Instructions to follow: This exercise calls for a copy of every line in the listing below that carries the word "down".
----- Data in this exercise -----
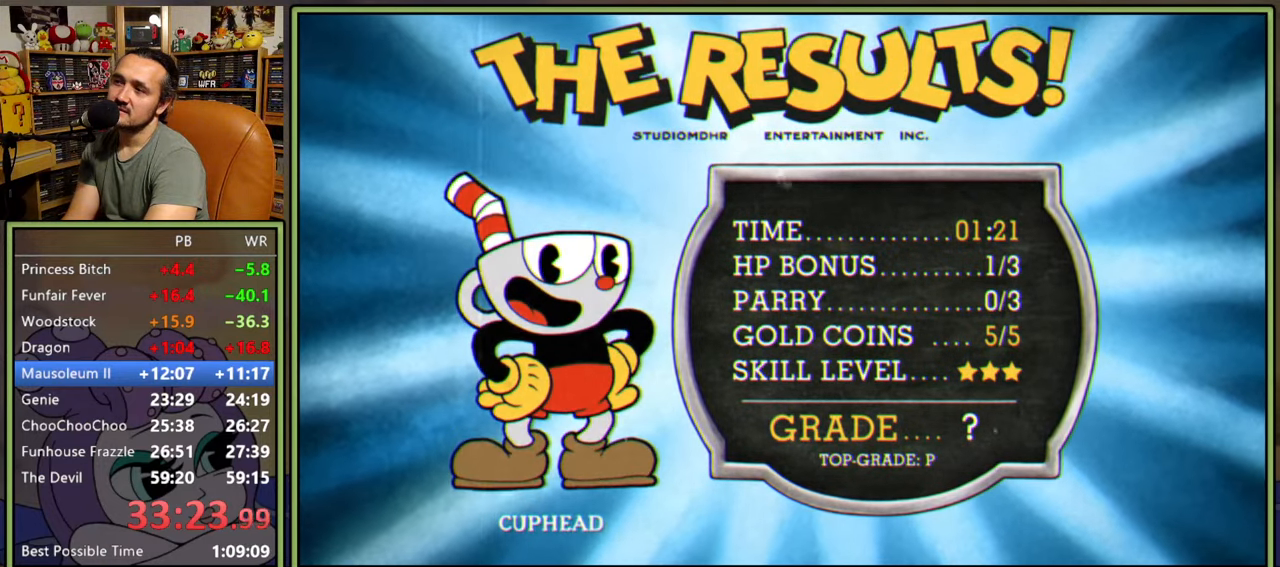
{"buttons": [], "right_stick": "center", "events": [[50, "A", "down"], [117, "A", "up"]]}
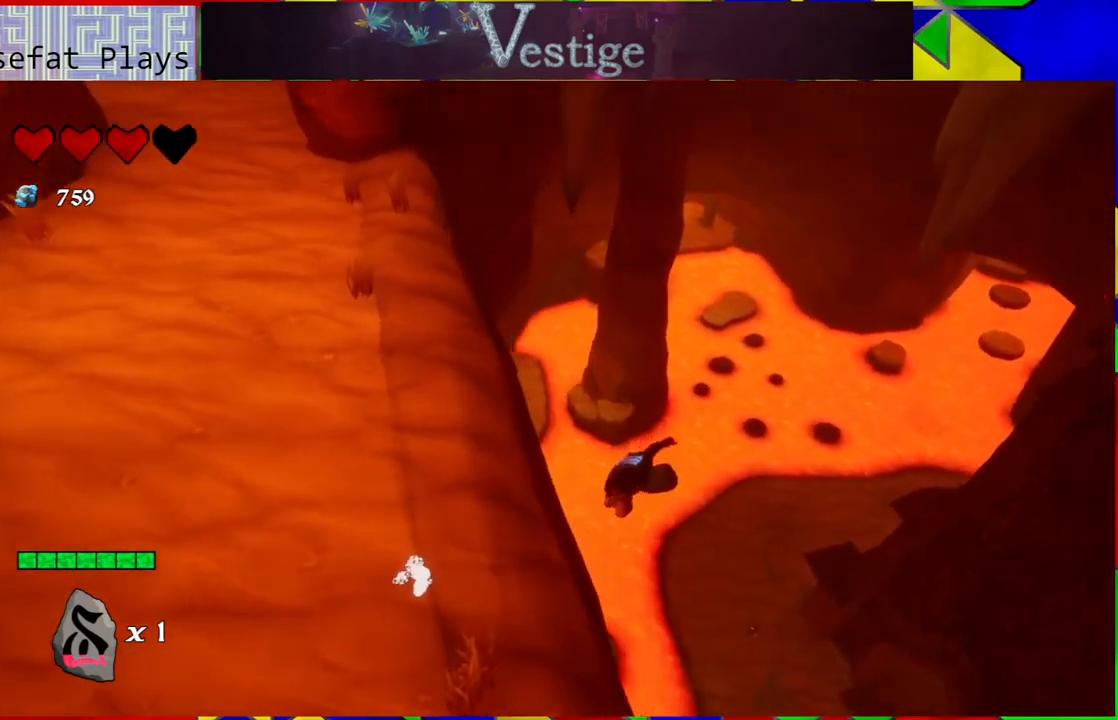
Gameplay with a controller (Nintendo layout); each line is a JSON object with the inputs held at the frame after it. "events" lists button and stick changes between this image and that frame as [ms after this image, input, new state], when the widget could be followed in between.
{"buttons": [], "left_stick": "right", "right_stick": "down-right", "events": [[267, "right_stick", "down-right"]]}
-----
----- Data in this exercise -----
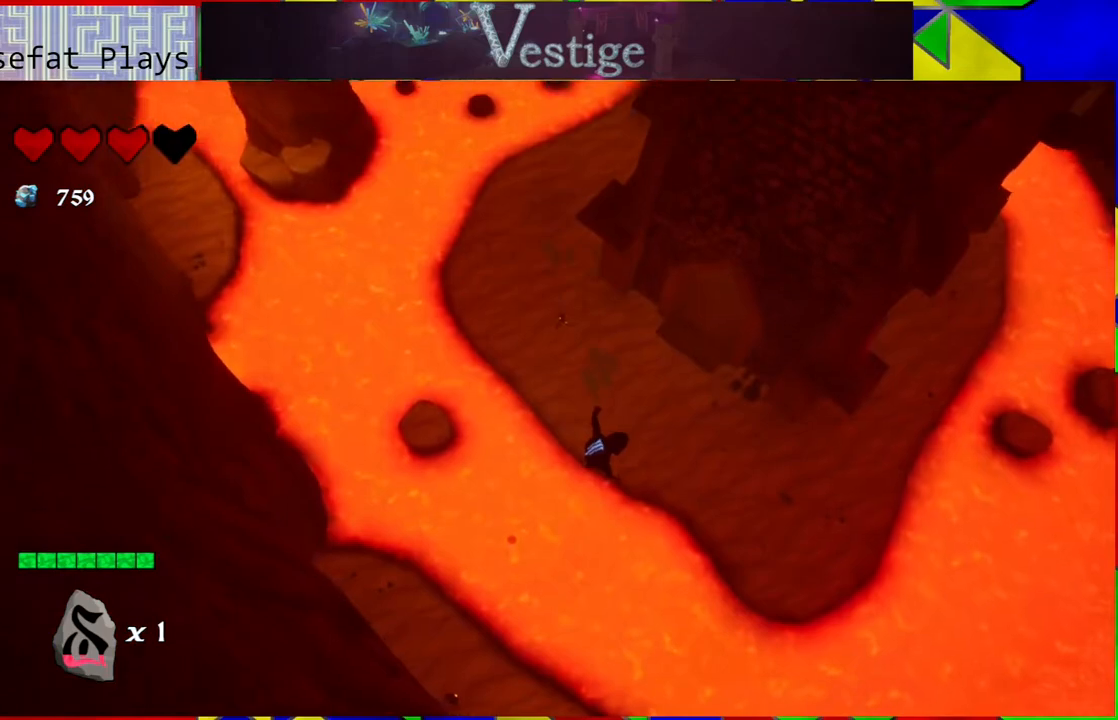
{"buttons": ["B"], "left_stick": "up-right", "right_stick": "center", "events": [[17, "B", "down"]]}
-----
Written solution:
{"buttons": [], "right_stick": "center", "events": [[50, "A", "down"], [117, "A", "up"]]}
{"buttons": [], "left_stick": "right", "right_stick": "down-right", "events": [[267, "right_stick", "down-right"]]}
{"buttons": ["B"], "left_stick": "up-right", "right_stick": "center", "events": [[17, "B", "down"]]}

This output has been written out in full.